Work instruction: Repeat word for word the lines that start with the line containing "February 2024" and go on through the line containing "WordPress.org", including both.

Stored data entries:
/---

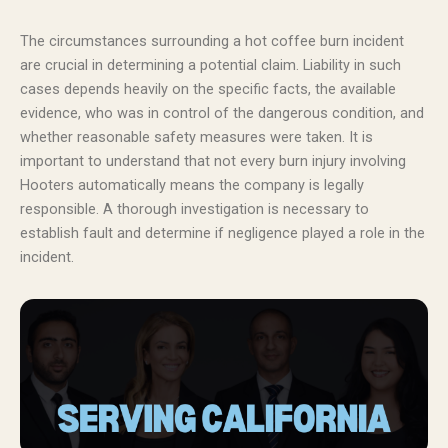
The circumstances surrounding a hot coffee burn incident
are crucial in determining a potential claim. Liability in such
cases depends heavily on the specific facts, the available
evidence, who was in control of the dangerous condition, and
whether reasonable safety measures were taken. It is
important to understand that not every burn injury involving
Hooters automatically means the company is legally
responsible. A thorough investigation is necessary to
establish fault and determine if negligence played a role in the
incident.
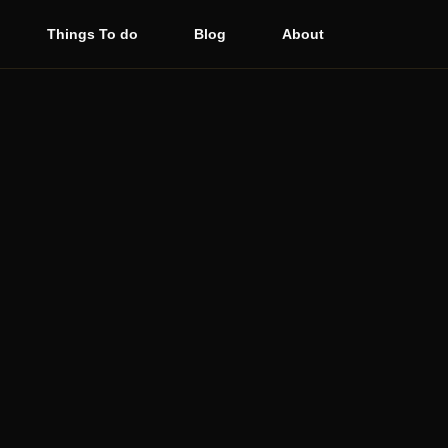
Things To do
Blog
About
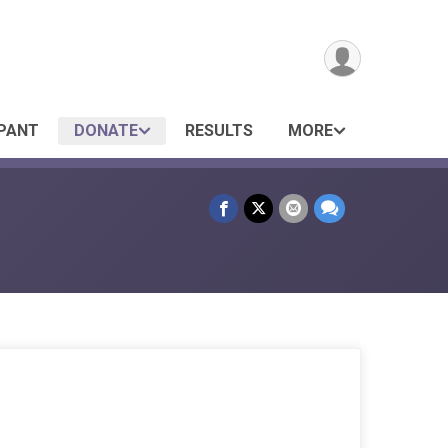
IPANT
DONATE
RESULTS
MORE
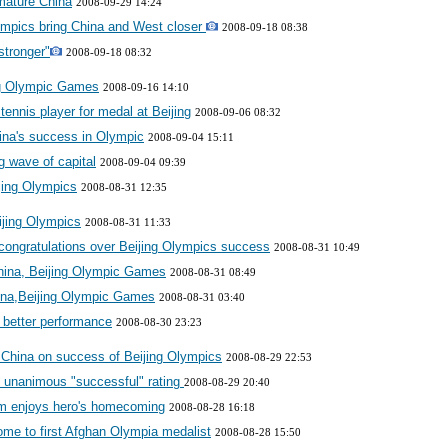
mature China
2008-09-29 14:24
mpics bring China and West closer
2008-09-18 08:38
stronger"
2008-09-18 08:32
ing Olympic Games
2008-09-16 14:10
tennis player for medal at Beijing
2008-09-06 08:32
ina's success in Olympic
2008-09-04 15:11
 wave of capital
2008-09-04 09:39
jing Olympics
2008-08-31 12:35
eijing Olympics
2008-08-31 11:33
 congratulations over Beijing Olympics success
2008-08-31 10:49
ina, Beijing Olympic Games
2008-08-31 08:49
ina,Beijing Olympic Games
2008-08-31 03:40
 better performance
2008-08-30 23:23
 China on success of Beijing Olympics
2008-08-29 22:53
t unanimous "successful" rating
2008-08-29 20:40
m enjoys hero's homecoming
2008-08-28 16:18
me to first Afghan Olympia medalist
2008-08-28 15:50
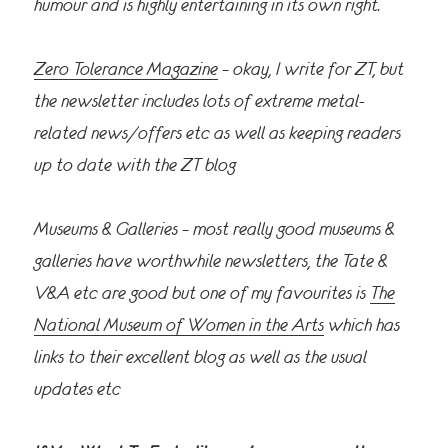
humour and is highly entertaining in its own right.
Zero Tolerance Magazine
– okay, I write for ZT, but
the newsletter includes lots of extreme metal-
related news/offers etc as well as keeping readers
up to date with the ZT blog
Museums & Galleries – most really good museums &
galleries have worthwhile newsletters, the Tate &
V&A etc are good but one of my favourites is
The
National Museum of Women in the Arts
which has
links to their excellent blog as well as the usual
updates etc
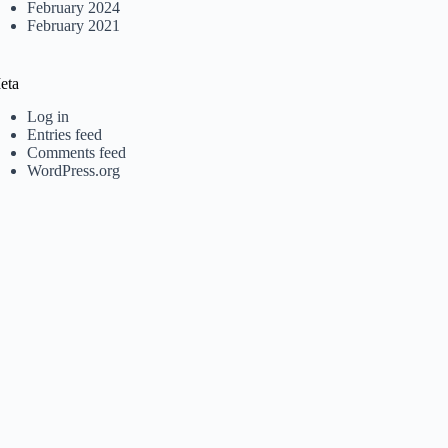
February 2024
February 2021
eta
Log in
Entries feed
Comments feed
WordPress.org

\---
/---

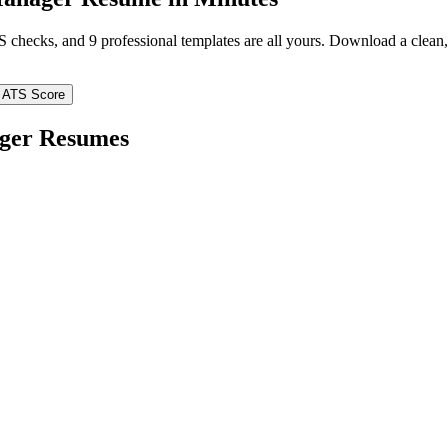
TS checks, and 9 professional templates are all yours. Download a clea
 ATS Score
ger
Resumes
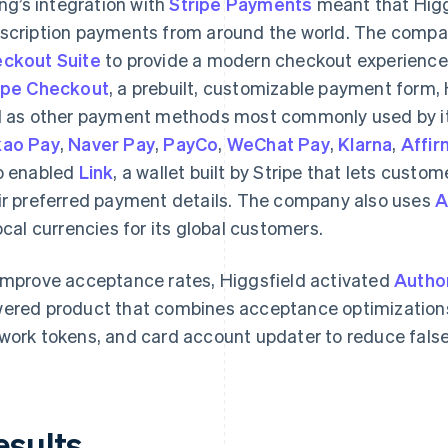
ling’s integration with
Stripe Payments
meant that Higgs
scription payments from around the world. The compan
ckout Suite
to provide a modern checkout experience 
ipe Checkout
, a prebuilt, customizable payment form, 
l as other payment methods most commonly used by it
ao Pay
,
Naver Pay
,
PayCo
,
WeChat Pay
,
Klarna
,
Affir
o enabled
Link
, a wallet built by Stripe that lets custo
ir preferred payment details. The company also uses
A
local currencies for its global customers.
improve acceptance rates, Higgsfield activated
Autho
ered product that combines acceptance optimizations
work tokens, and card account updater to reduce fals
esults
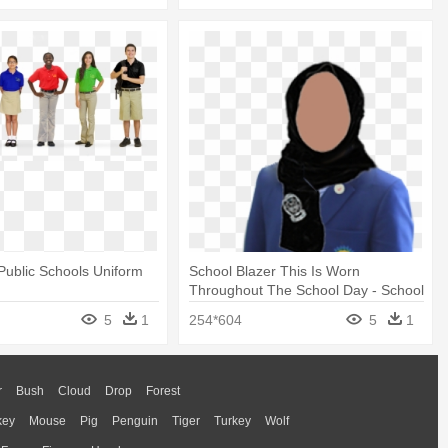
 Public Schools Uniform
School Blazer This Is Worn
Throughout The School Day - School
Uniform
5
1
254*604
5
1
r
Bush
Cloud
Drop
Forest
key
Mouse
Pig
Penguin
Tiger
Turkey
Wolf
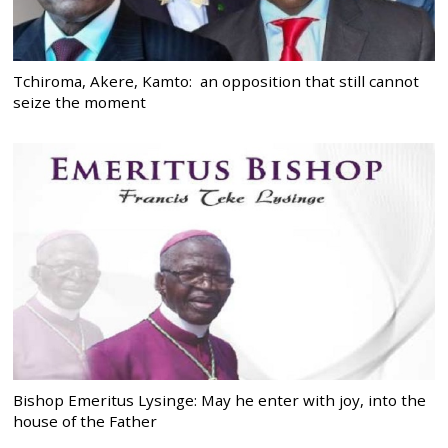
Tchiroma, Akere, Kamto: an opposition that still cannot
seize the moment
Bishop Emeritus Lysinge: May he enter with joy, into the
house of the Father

\---

Task response:
February 2024
February 2021
eta
Log in
Entries feed
Comments feed
WordPress.org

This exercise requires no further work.